═════ Dataset entries ═════

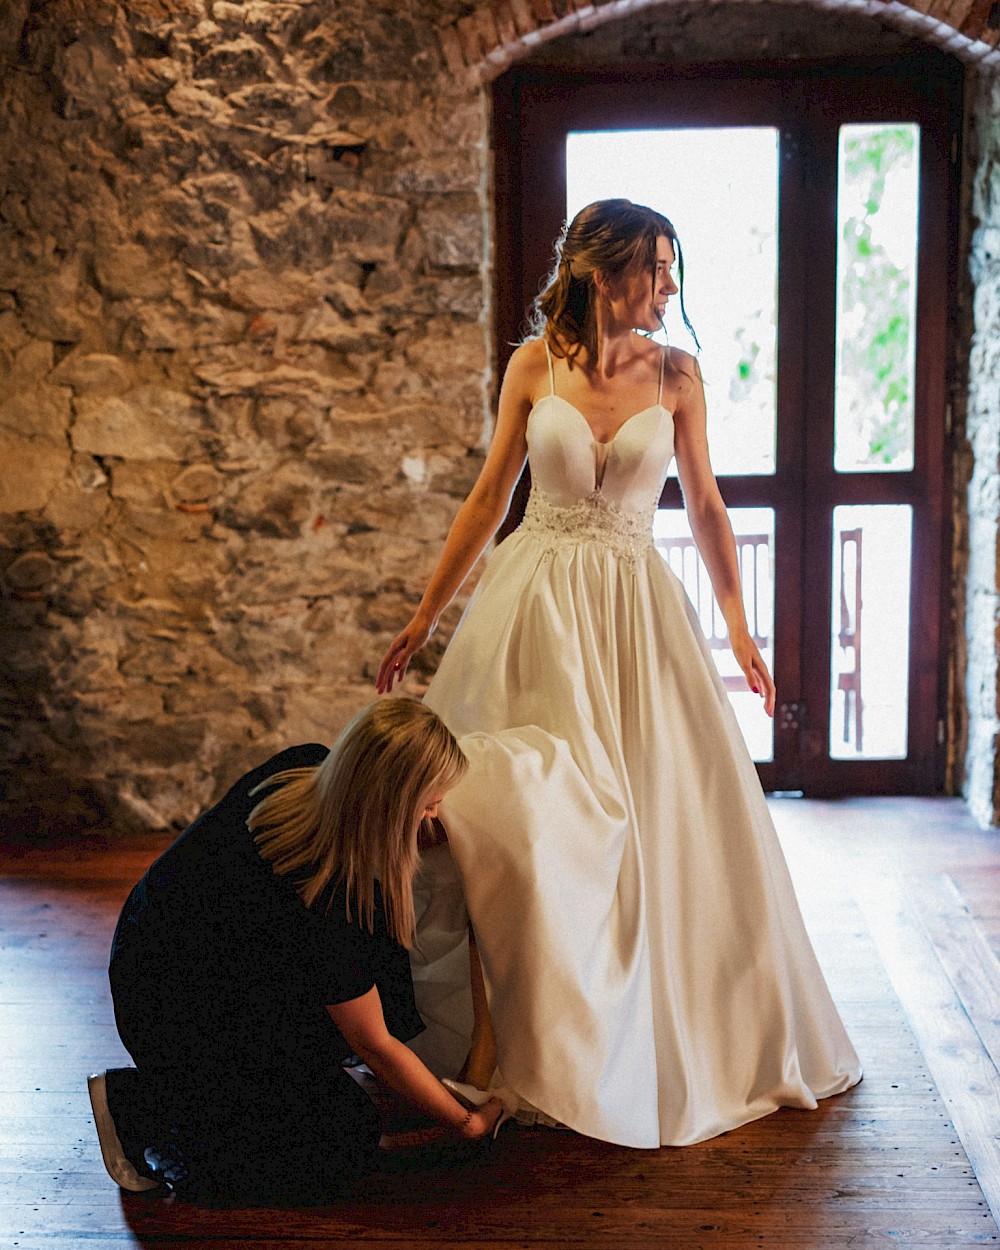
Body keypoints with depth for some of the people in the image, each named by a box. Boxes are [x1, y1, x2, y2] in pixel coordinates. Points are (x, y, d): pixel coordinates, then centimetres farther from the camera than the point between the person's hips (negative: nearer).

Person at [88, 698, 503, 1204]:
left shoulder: (308, 765, -18)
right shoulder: (319, 910, -35)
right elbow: (374, 1045, -19)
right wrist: (464, 1121, -6)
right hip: (175, 1009, -8)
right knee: (343, 1148, -6)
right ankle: (137, 1105, -1)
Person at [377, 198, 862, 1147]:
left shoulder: (675, 375, 2)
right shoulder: (533, 366, 0)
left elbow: (705, 506, 8)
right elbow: (488, 497, 6)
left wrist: (739, 626, 1)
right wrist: (425, 616, 7)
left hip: (635, 609, 1)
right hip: (536, 605, -1)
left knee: (662, 818, 3)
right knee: (517, 822, -2)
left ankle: (675, 1036, 24)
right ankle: (512, 1041, 14)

═════

[Directions for this task]
Only text belongs in the copy: repeat each line of the data exactly and leave out the pictures.

[Answer]
Body keypoints with depth for some of the people in the image, each named by a box. Boxes are [x1, y1, x2, y2] in pixel coordinates. Points are (x, y, d): pixel coordinates, then centimetres farther from the camera than the point between the person's hips (negative: nearer).

Person at [88, 698, 503, 1204]:
left shoulder: (308, 765, -18)
right shoulder: (319, 910, -35)
right elbow: (374, 1045, -19)
right wrist: (464, 1121, -6)
right hip: (175, 1009, -8)
right knee: (343, 1148, -6)
right ankle: (137, 1105, -1)
Person at [377, 198, 862, 1147]:
left shoulder: (675, 375, 2)
right shoulder: (533, 366, 0)
left elbow: (705, 506, 8)
right elbow: (488, 497, 6)
left wrist: (739, 626, 1)
right wrist: (425, 616, 7)
left hip: (635, 609, 1)
right hip: (536, 605, -1)
left knee: (662, 818, 3)
right knee: (517, 822, -2)
left ankle: (675, 1036, 24)
right ankle: (512, 1041, 14)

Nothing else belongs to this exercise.